- **TO-DO ITEM**: An exact copy of all the data below is needed.

(Items from a dataset)
>>>>
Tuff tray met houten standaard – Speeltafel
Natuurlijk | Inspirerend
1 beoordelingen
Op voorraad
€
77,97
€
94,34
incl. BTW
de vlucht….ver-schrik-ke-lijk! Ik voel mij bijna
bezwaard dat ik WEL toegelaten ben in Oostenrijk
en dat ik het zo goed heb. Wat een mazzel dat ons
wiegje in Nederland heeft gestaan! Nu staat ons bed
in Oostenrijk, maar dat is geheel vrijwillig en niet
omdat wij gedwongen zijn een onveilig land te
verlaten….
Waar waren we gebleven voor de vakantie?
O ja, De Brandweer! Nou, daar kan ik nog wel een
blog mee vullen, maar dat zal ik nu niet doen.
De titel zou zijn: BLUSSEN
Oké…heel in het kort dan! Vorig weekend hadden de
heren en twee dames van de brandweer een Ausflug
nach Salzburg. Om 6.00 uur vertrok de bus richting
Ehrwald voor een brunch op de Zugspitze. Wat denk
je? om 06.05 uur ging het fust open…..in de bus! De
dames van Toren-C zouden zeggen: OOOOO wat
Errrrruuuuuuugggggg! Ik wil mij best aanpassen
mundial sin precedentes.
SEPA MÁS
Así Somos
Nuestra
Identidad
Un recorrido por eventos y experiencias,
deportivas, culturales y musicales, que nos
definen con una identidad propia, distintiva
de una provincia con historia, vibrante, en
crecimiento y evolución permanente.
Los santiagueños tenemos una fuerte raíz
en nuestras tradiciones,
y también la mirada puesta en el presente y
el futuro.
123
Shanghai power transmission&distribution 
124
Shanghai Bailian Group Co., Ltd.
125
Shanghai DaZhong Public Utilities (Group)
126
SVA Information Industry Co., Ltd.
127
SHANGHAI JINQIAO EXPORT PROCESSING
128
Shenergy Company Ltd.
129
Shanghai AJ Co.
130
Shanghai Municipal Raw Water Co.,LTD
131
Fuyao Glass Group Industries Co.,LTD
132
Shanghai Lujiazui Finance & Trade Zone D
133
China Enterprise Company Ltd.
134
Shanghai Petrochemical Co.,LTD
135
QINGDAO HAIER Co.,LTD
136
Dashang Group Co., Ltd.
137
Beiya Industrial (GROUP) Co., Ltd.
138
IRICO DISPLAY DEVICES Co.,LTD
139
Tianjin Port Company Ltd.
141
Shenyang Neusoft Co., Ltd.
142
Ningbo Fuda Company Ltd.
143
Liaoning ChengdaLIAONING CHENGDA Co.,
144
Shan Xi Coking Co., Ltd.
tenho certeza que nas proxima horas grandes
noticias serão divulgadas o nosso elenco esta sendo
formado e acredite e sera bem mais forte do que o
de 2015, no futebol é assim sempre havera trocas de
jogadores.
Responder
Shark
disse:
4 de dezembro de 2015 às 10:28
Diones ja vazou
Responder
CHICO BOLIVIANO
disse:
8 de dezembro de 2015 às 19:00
<<<<
- **TASK OUTPUT**:
Tuff tray met houten standaard – Speeltafel
Natuurlijk | Inspirerend
1 beoordelingen
Op voorraad
€
77,97
€
94,34
incl. BTW
de vlucht….ver-schrik-ke-lijk! Ik voel mij bijna
bezwaard dat ik WEL toegelaten ben in Oostenrijk
en dat ik het zo goed heb. Wat een mazzel dat ons
wiegje in Nederland heeft gestaan! Nu staat ons bed
in Oostenrijk, maar dat is geheel vrijwillig en niet
omdat wij gedwongen zijn een onveilig land te
verlaten….
Waar waren we gebleven voor de vakantie?
O ja, De Brandweer! Nou, daar kan ik nog wel een
blog mee vullen, maar dat zal ik nu niet doen.
De titel zou zijn: BLUSSEN
Oké…heel in het kort dan! Vorig weekend hadden de
heren en twee dames van de brandweer een Ausflug
nach Salzburg. Om 6.00 uur vertrok de bus richting
Ehrwald voor een brunch op de Zugspitze. Wat denk
je? om 06.05 uur ging het fust open…..in de bus! De
dames van Toren-C zouden zeggen: OOOOO wat
Errrrruuuuuuugggggg! Ik wil mij best aanpassen
mundial sin precedentes.
SEPA MÁS
Así Somos
Nuestra
Identidad
Un recorrido por eventos y experiencias,
deportivas, culturales y musicales, que nos
definen con una identidad propia, distintiva
de una provincia con historia, vibrante, en
crecimiento y evolución permanente.
Los santiagueños tenemos una fuerte raíz
en nuestras tradiciones,
y también la mirada puesta en el presente y
el futuro.
123
Shanghai power transmission&distribution 
124
Shanghai Bailian Group Co., Ltd.
125
Shanghai DaZhong Public Utilities (Group)
126
SVA Information Industry Co., Ltd.
127
SHANGHAI JINQIAO EXPORT PROCESSING
128
Shenergy Company Ltd.
129
Shanghai AJ Co.
130
Shanghai Municipal Raw Water Co.,LTD
131
Fuyao Glass Group Industries Co.,LTD
132
Shanghai Lujiazui Finance & Trade Zone D
133
China Enterprise Company Ltd.
134
Shanghai Petrochemical Co.,LTD
135
QINGDAO HAIER Co.,LTD
136
Dashang Group Co., Ltd.
137
Beiya Industrial (GROUP) Co., Ltd.
138
IRICO DISPLAY DEVICES Co.,LTD
139
Tianjin Port Company Ltd.
141
Shenyang Neusoft Co., Ltd.
142
Ningbo Fuda Company Ltd.
143
Liaoning ChengdaLIAONING CHENGDA Co.,
144
Shan Xi Coking Co., Ltd.
tenho certeza que nas proxima horas grandes
noticias serão divulgadas o nosso elenco esta sendo
formado e acredite e sera bem mais forte do que o
de 2015, no futebol é assim sempre havera trocas de
jogadores.
Responder
Shark
disse:
4 de dezembro de 2015 às 10:28
Diones ja vazou
Responder
CHICO BOLIVIANO
disse:
8 de dezembro de 2015 às 19:00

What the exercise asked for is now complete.